ピラミッドの建設にはナイル川の支流か運河が用いられたことが、当時の現場監督の日記に記録されています。地質学者らの研究により、「アフラマト支流」と名付けられた、ピラミッド群のそばを流れていた支流の存在が証明されました。

考古学:遠い昔に存在していたナイル川のアフラマト支流沿いに建設されたエジプトのピラミッド群 | Communications Earth & Environment | Nature Portfolio

https://www.natureasia.com/ja-jp/research/highlight/14918

The Egyptian pyramid chain was built along the now abandoned Ahramat Nile Branch | Communications Earth & Environment

https://www.nature.com/articles/s43247-024-01379-7

Found at last: long-lost branch of the Nile that ran by the pyramids

https://www.nature.com/articles/d41586-024-01449-y



Discovery may explain why Egyptian pyramids were built along long-lost Ahramat branch of the Nile

https://phys.org/news/2024-05-discovery-egyptian-pyramids-built-lost.html

ピラミッドの多くは、ナイル川西岸の砂漠地帯の端に点在していて、ピラミッドを建設するにあたっては、川の流れを利用したことが過去の記録からわかっています。また、実際に水路の痕跡は各地から見つかっています。

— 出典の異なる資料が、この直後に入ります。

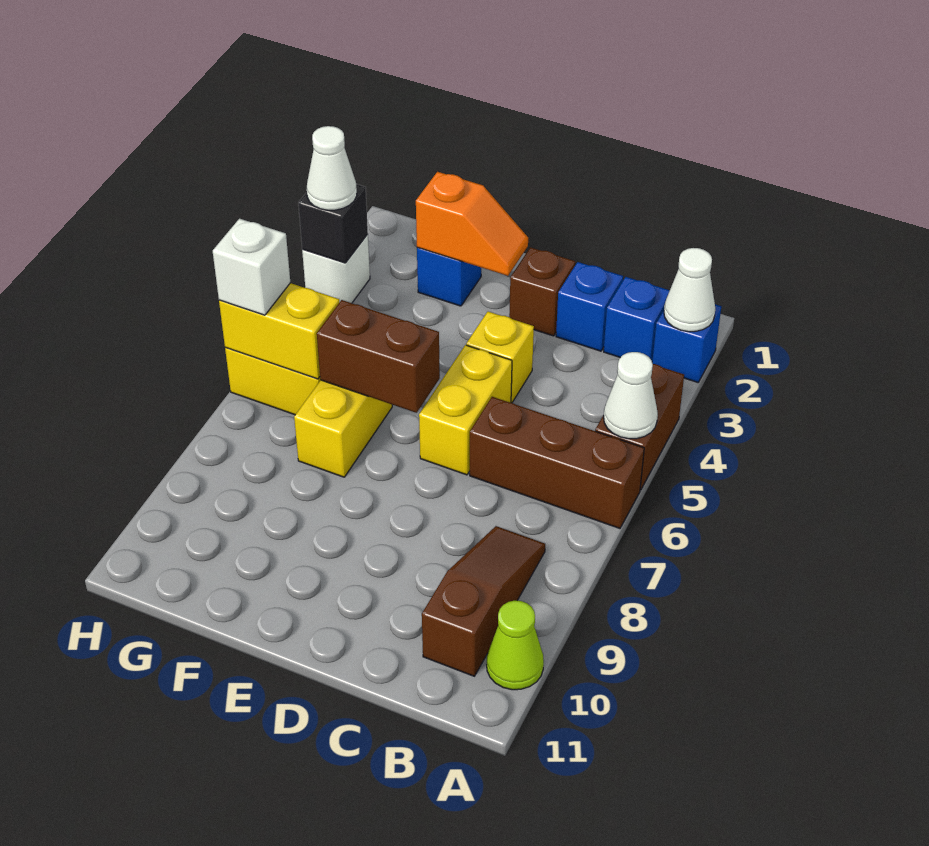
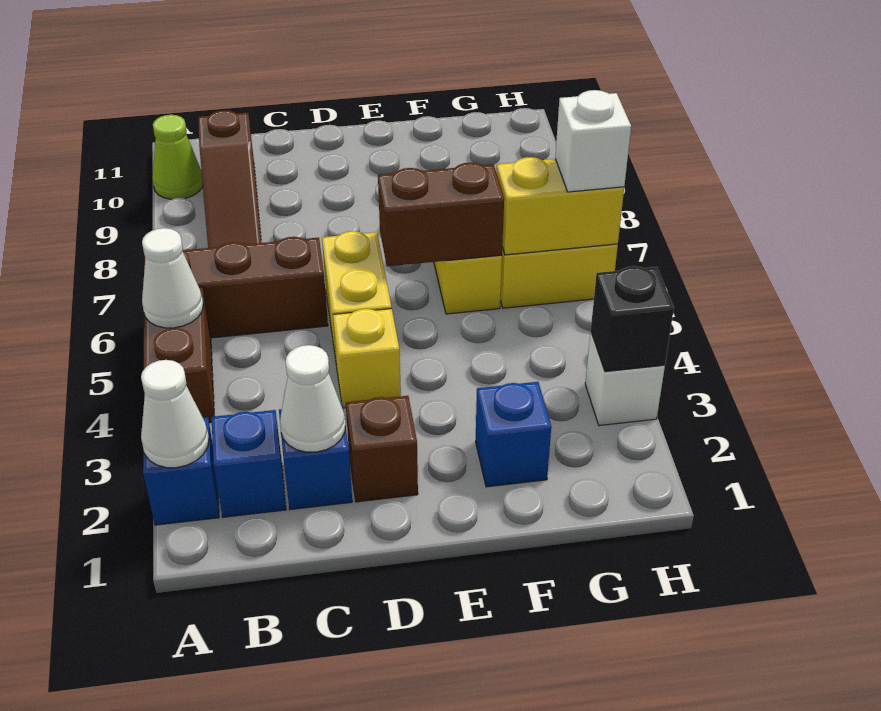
orange slope E2:F2 level 2 top F -> none
white cone H3 level 3 -> white cone C2 level 2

ピラミッドはナイル川の力と大規模な土木工事によって造られたことが現場監督の日記に記録されていた - GIGAZINE



今回調査を行ったのは、ノースカロライナ大学ウィルミントン校の地質学者であるイマン・ゴーニム氏らです。

エジプト育ちのゴーニム氏は2年ほど前、マルチスペクトル衛星写真で支流の痕跡を初めて確認。

その後、現地で堆積物コアを取得して分析を行い、かつて支流が存在したことを確認し、この支流にアラビア語で「ピラミッド」を意味する「アフラマト」と名付けました。

以下はナイル川流域の地図で、赤や緑などで示された丸印がピラミッドです。青い線は現在のナイル川、水色の実線は確認されたアフラマト支流、水色の点線はアフラマト支流の予測流路です。



ゴーニム氏らによるコアの分析から、アフラマト支流は少なくともメンフィスに首都が置かれたエジプト第3王朝期(紀元前2686年〜)から、イチ・タウィ(今のリシュト村あたり)に首都を置いたエジプト第13王朝期(〜紀元前1650年ごろ)には、地図で示された流路で流れていたと考えられます。

その後、ナイル川の流れそのものがプレートテクトニクスによって東へ東へと動いていったことや、砂漠から砂が吹き込んだことなどにより、アフラマト支流は枯れてしまったと考えられます。

以下はエジプト測量局が1911年に作成した地図で、バール・エル=リベイニ運河(Bahr El-Libeini)や周辺の使われなくなった水路が描かれています。



水路部分と衛星写真を重ねたもの。ゴーニム氏らは、運河は「アフラマト支流」の生き残りだと考えています。